> [Text]

Trump Iran
Trump urges China, UK, France, Japan and South Korea to send warships to Strait of Hormuz, appeal contrasts with past unilateral stance. Gage Skidmore/WikiMedia Commons

Donald Trump has turned to the very nations he spent years belittling, publicly urging China, the United Kingdom, France, Japan and South Korea to deploy warships to the Strait of Hormuz as Iran's blockade of the critical waterway pushes the global economy toward crisis. The appeal, posted on Truth Social on Saturday, laid bare the scale of Washington's predicament — and the cost of a foreign policy built on alienating allies.

'Hopefully China, France, Japan, South Korea, the UK, and others, that are affected by this artificial constraint, will send Ships to the area so that the Hormuz Strait will no longer be a threat by a Nation that has been totally decapitated,' Trump wrote on Truth Social. The appeal, framed as hopeful rather than commanding, stood in contrast to the muscular unilateralism Trump had championed since returning to office.

A Crisis Years in the Making

On 4 March 2026, Iranian forces declared the Strait 'closed,' threatening and carrying out attacks on ships attempting to transit the waterway. The blockade followed the launch of joint US-Israeli strikes on Iran on 28 February, which killed Iran's Supreme Leader and plunged the Middle East into war, virtually halting traffic through the Strait — a key transit point for oil and gas, the vast majority of which is destined for Asia.

> [Task requirements]
- A) Answer these questions using the article on Trump's Strait of Hormuz appeal:
(i) On which platform did Trump post his appeal for warships?
(ii) On what date did Iranian forces declare the Strait "closed"?
(iii) On what date were the joint US-Israeli strikes on Iran launched?
- B) Resume the article on Trump's Strait of Hormuz appeal, starting right after its final sentence.
None of the material is needed to complete this work.

> [Data supplied]
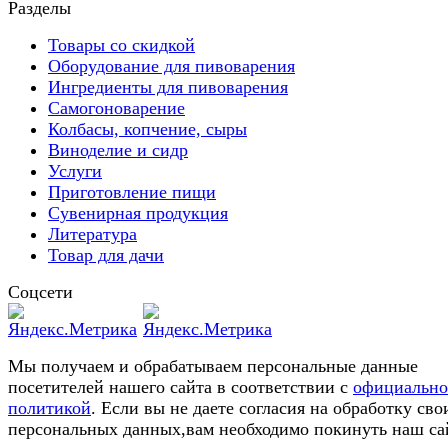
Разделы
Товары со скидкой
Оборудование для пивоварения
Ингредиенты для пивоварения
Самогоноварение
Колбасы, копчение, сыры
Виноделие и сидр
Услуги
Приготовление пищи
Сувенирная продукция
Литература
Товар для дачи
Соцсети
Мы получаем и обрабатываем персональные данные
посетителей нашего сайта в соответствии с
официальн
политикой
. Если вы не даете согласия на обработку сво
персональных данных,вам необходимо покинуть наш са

--

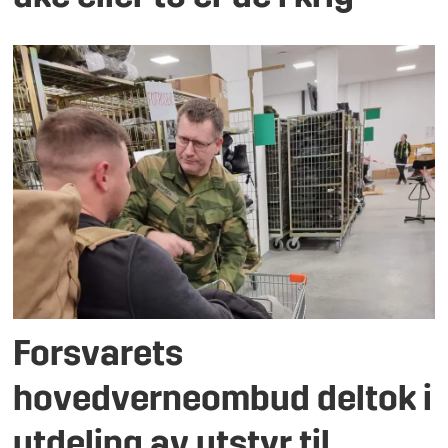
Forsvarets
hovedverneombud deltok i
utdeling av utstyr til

--

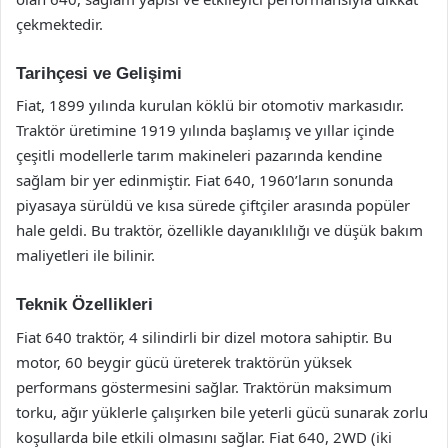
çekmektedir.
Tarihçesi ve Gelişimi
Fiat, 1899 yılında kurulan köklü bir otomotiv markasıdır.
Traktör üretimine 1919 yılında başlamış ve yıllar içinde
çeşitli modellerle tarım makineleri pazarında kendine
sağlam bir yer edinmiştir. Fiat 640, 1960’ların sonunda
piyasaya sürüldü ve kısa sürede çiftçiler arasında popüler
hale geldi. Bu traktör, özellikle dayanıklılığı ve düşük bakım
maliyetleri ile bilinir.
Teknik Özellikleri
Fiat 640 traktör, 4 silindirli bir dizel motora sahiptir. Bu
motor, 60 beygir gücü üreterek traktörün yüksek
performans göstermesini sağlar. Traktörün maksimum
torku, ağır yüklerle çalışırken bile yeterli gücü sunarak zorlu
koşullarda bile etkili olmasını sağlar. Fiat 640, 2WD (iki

> [Numbered answers]
- A)
(i) Truth Social
(ii) 4 March 2026
(iii) 28 February

- B)
The Strait usually sees 138 ships a day pass through, but that figure has declined to approximately five due to the threat of attack. A fifth of the world's oil and liquefied natural gas runs through the waterway, leaving customers worldwide facing shortages and rising prices. Iran has predicted oil will surpass $200 (approx. £150) a barrel, double its current levels and well above pre-war levels of $72 (approx. £54).

Trump Truth Social
Trump wrote on Truth Social urging China, UK, France, Japan and South Korea to send warships to Hormuz. Screenshot from Truth Social

Planning Failures at the Top

The scale of the disruption has exposed what multiple sources describe as a critical intelligence and planning failure inside the Trump administration. The Pentagon and National Security Council significantly underestimated Iran's willingness to close the Strait in response to US military strikes, according to multiple sources familiar with the matter.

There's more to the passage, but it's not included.